Legislation to strengthen compliance with provisions of the NSA, the No Surprises Enforcement Act (HR 9572), which would financially penalize health insurance companies that fail to pay physicians within 30 days of the conclusion of the independent dispute resolution (IDR) process, did not pass prior to the end of the year and will have to be reintroduced in the 119th Congress for consideration. ​

The lawsuits related to the NSA continue to play out in court. An October 30th court decision put an end to physicians’ undefeated streak in the NSA court cases. The court ruled partly against ACR members and other physicians in TMA III. The TMA III lawsuit challenges the Government’s methodology for calculating the Qualifying Payment Amount (QPA).​

Maintaining the court misread the NSA’s statutory provisions regarding the calculation of the QPA methodology, particularly the “ghost rates”, the TMA filed a petition for rehearing of the Government’s TMA III appeal and seeks to have the full “banc” or group of judges rehear and overturn the three-judge panel’s partial ruling for the Government.
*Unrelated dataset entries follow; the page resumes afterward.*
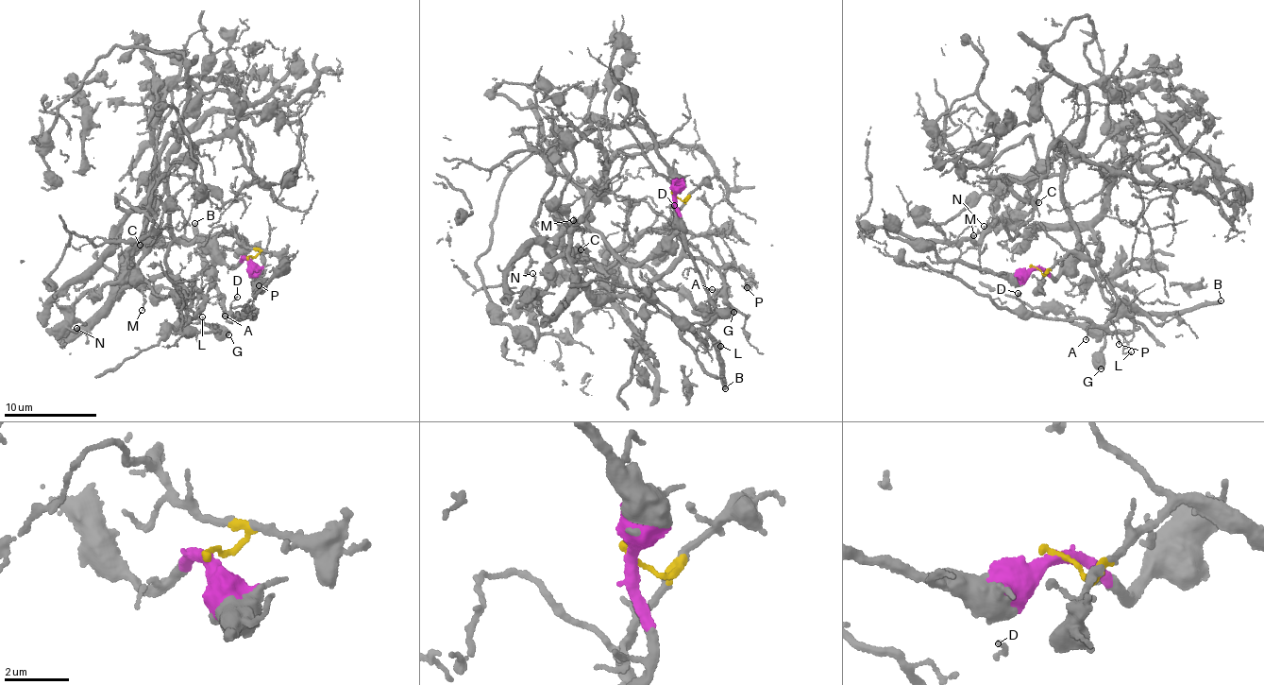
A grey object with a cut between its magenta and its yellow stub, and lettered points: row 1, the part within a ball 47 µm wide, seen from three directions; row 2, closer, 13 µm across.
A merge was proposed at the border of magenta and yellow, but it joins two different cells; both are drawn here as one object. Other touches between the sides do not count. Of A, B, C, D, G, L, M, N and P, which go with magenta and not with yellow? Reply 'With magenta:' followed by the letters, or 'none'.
With magenta: A, B, D, G, L

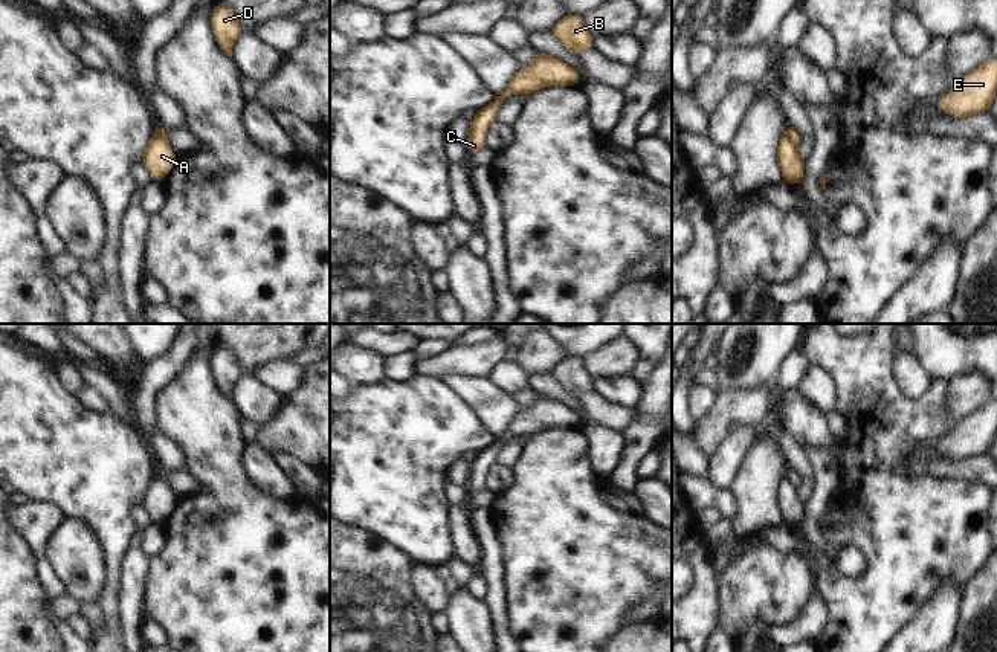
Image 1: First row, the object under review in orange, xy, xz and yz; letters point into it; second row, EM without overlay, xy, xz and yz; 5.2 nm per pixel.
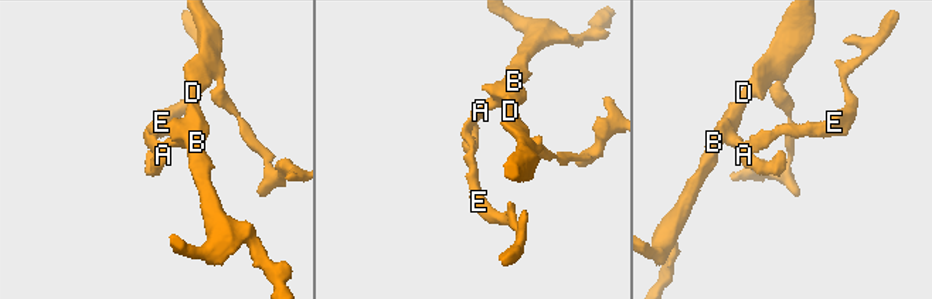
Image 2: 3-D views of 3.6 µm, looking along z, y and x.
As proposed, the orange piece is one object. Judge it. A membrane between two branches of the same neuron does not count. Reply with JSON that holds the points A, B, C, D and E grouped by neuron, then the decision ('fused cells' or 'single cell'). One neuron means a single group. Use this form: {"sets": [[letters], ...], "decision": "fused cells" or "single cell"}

For more information contact Josh Cooper​, ACR Vice President Congressional Affairs.



Artificial Intelligence​

In December, the Bipartisan House Task Force on AI released its end-of-year report. This is intended to inform Congressional actions and priorities on AI issues in the future. The report covers all industries but of key importance, health care recommendations include:​

• Ensure AI safety/transparency, particularly for AI that denies or approves care/coverage. 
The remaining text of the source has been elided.